Est-ce la faute de la partition, ou de son exécution ? A
première vue, la situation est quasi
désespérée : l’orchestre maigrelet
s’applique (notamment à submerger les solistes), alors que
les chanteurs débitent leurs mesures à pleine voix et
bouleversent la soi-disant aridité des récitatifs par des
ornements qui en dénaturent l’intelligibilité, sans
même mentionner un Génie de l’Opéra aux aigus
criards. Pendant ce temps, Lully se dandine en rhingrave à
rubans et agite sa canne, Rameau en justaucorps gris-bleu semble
chercher le chemin des coulisses, les Muses sourient béatement
dans des poses figées qui confinent au ridicule. Un duo de
bergères esquissant de gracieux pas de danse baroque nous sauve
de l’ennui. Les spectateurs sont alors divisés :
certains, ravis, croient reconnaître dans cet ensemble
décoratif et plat un retour aux majestueuses sources de
l’Ancien Régime. D’autres se demandent si cet
étalage douceâtre et ennuyeux, si exagéré
qu’il en devient caricatural, ne doit pas être jugé
à l’aune de la seconde partie du concert, à savoir
des extraits d’Alceste, des Indes Galantes et d’Iphigénie en Tauride des trois compositeurs précités.
Après l’entracte, nous revoilà donc stoïque,
perplexe et fidèle au poste, prêt à endurer la
suite de ces approximations brouillonnes. Et là, miracle de la
sublime coupe de champagne, les larges extraits de l’acte
infernal d’Alceste de
Lully, œuvre fétiche de Malgoire, récupèrent
soudainement leurs couleurs chatoyantes, l’orchestre sa
profondeur et sa souplesse. La métamorphose se poursuit sur
scène : le Caron/Pluton de Renaud Delaigue affiche un bel
aplomb ainsi que de beaux graves, en dépit d’une
émission instable.
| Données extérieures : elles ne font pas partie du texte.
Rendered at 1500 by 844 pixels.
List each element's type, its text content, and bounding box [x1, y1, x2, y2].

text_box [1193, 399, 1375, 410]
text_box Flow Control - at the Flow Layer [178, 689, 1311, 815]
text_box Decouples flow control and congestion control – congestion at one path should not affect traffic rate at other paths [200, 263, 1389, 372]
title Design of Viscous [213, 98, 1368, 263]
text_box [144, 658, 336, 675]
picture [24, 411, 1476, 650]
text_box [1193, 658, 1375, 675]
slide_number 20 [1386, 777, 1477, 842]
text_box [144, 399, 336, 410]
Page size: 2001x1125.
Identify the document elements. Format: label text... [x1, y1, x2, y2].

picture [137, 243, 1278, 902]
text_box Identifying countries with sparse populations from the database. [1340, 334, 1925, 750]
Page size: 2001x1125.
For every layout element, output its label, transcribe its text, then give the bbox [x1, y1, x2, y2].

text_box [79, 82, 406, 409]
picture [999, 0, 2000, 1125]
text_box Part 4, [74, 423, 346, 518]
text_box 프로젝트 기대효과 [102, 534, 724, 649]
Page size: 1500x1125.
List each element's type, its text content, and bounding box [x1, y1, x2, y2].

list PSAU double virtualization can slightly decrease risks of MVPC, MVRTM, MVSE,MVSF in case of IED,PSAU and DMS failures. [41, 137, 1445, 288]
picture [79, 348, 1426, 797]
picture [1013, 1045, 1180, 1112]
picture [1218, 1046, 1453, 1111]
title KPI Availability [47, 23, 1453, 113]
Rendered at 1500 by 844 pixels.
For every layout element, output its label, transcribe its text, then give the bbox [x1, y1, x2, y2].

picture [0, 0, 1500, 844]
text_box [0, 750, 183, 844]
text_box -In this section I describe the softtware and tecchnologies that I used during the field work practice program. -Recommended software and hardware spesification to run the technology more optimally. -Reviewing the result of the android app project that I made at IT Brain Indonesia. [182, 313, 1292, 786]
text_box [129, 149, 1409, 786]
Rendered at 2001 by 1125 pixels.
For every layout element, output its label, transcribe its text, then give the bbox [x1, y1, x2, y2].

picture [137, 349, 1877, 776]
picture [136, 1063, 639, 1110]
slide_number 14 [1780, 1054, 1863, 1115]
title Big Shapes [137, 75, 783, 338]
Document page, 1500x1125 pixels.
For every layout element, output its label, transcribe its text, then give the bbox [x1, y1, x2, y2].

Alain Buet laisse entrevoir un chant
nuancé et une grande attention à la prosodie dans un
extrait hélas trop court de la Fête du Soleil des Incas,
tandis que Hjördis Thébault triomphe dans le fameux air de
désespoir « O malheureuse
Iphigénie » de Gluck, seul véritable moment
d’émotion de cette soirée. En revanche, le
Chœur de Chambre de Namur s’est montré très
inégal : imprécis et pâteux chez Grétry
et Lully, plus cohérent chez Rameau.
Enfin, la mise en scène délurée de cette
deuxième partie ne laisse plus planer aucun doute sur ce
qui restera dans les mémoires comme le canular de Noël du
CMBV. Après le minimalisme austère (Caron en costume noir
avec une fourche devant un écran noir) ou la poésie
acrobatique (squelette dansant, jeune fille grimpant sur une corde pour
lâcher des paillettes dorées symbolisant le soleil), la
Chaconne d’Idoménée
de Mozart se transforme en salmigondis burlesque indescriptible. Jamais
plus vous n’écouterez le Viennois avec les mêmes
oreilles : se succèdent à un rythme
effréné des nageuses poursuivies par un requin, un
cycliste, une trottinette, des ours (?) bien joyeux, et un quatuor
digne des Marx Brothers.
Après cette bouffée rafraîchissante qui conclut un
concert auquel on reprochera la fragmentation et l’absence de
drame, nous sommes tout à fait d’accord avec une
très honorable spectatrice qui étouffait
d’indignation : « C’est tout à fait
scandaleux ! Et à Versaaaaaaaaaaaaaailles !
». Mais il faut bien avouer qu’on ressent un plaisir simple
à s’encanailler dans un tel lieu, à retrouver un
sourire d’enfant en écoutant du Rameau, et à
renouer avec les plaisirs du cirque à l’Opéra
royal. Et cette joie juvénile, cela n’a pas de prix.